Habitués donc successivement à la dictature, à l’unilatéralisme, au consensus, même à ce qu’on pourrait appeler de la dictature libérale sous le vernis de la démocratie, les maliens avaient fini par se faire à l’idée qu’il ne doit pas exister dans ce pays plus de deux grands pôles politiques. D’où le scepticisme de beaucoup de gens lorsque nous avons osé créer le Centre. Ils pensent que nous sommes dans un refus de choisir entre le pouvoir et l’opposition parce qu’ils ne peuvent pas imaginer un seul instant qu’il puisse exister une voie autre que ces deux pour faire de la politique au Mali. C’est légitime que certains pensent que ce qui est entrain de devenir le Centre Malien aurait dû venir simplement grossir leur rang.

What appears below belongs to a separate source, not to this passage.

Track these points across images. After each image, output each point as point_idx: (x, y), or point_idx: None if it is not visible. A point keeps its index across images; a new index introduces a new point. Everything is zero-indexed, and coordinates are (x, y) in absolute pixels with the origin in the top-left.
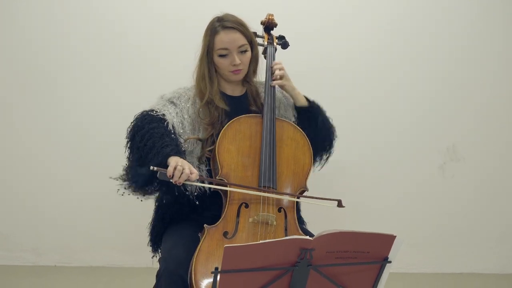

D’ailleurs, mon second contradicteur, intervenant par téléphone lors de l’émission radiophonique précitée du studio tamani, a dit qu’il se demandait ce que nous voulions que l’histoire retienne de nous en refusant de prendre position pour ou contre l’opposition ou le pouvoir ; il a ensuite laissé entendre que nous sommes peut-être dans une posture de recherche de postes soit avec le pouvoir aujourd’hui soit avec l’opposition demain lorsqu’elle sera aux affaires.
Qu’est-ce que le Centre veut que l’histoire retienne de lui ? Nous voulons conquérir et exercer le pouvoir dans ce pays un jour de manière à ce que nos compatriotes retiennent le meilleur souvenir possible de nous. Mais s’ils peuvent nous être déjà reconnaissants de leur avoir permis de comprendre qu’un autre bloc politique peut exister à côté du pouvoir et de l’Opposition, l’histoire retiendra encore de nous que nous sommes les précurseurs de cette troisième voie. Quant à ceux qui veulent réfléchir à notre place et nous prêtent l’intention de n’être qu’à la recherche de postes de responsabilité, nous voulons leur dire qu’en la matière nous n’avons aucun complexe. Car, lorsque l’Opposition et la Majorité se battent pour obtenir le poste de Vice Président de la Haute Cour de Justice (pour ne citer que ce cas) au moment de la mise en place de cette Institution, il ne s’agit là ni plus ni moins que de la volonté d’engranger des postes supplémentaires. C’est la logique de la demande de ‘’ma part’’ (de pouvoir), si tant est que celui qui l’a durement acquis (conquis) est prêt à partager. Alors, question ! Certains cadres du pays ont-ils plus de droit à prétendre occuper des postes de responsabilité en priorité par rapport aux autres ? La création du Centre Malien n’est fondée sur aucun calcul visant la recherche systématique de poste. Nous sommes prioritairement engagés pour la conquête du pouvoir et nous allons, patiemment, mettre en place l’organisation, la méthode et la rigueur nécessaires pour y arriver un jour. Mais, si demain, certains cadres du Centre étaient sollicités, pour leur compétence, à servir le pays et si cela n’entraîne pas un reniement de nos convictions, alors, tout comme les autres cadres qui accourent lorsqu’ils sont appelés, nous répondrons à l’appel du pays.
Voici donc le Centre Malien, la troisième voie ; c’est la voie que nous avons choisi pour faire entendre notre voix. A nous d’y mettre du contenu pour exister ou d’en faire du figuratif et disparaître… sur la distance!